What needs to be done:
Reproduce the entries starting with the line containing "Which category has" and going on through the end of the entries, leaving out the pictures.

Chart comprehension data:
********

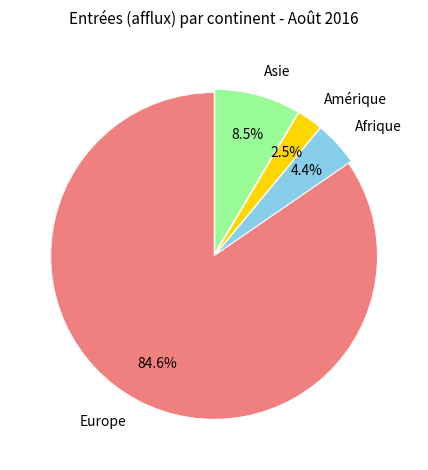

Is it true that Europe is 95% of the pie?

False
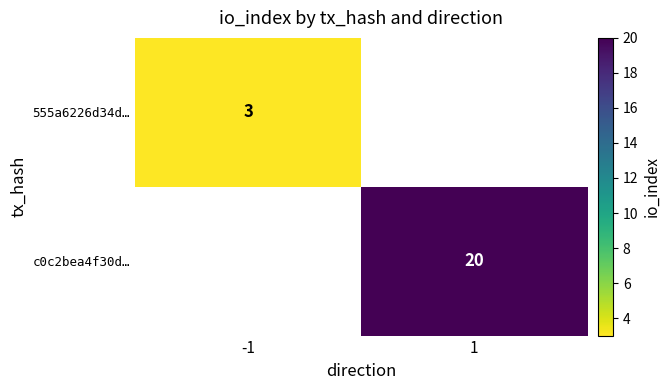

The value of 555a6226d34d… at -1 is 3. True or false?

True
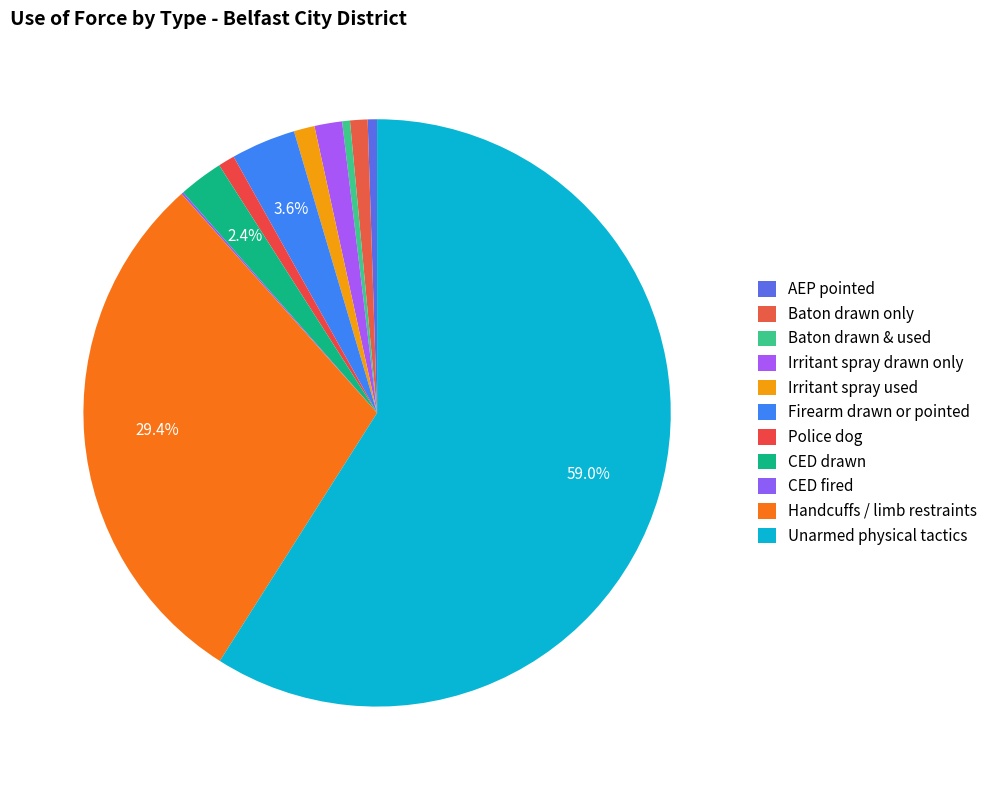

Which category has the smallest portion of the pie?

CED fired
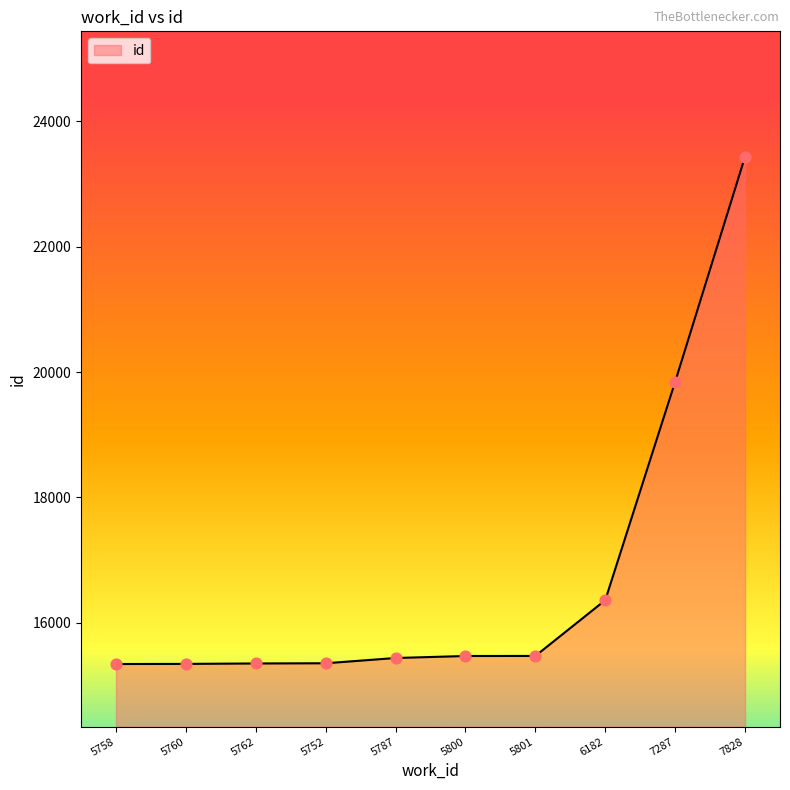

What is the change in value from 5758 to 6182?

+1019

********

Result for this task:
Which category has the smallest portion of the pie?

CED fired

What is the change in value from 5758 to 6182?

+1019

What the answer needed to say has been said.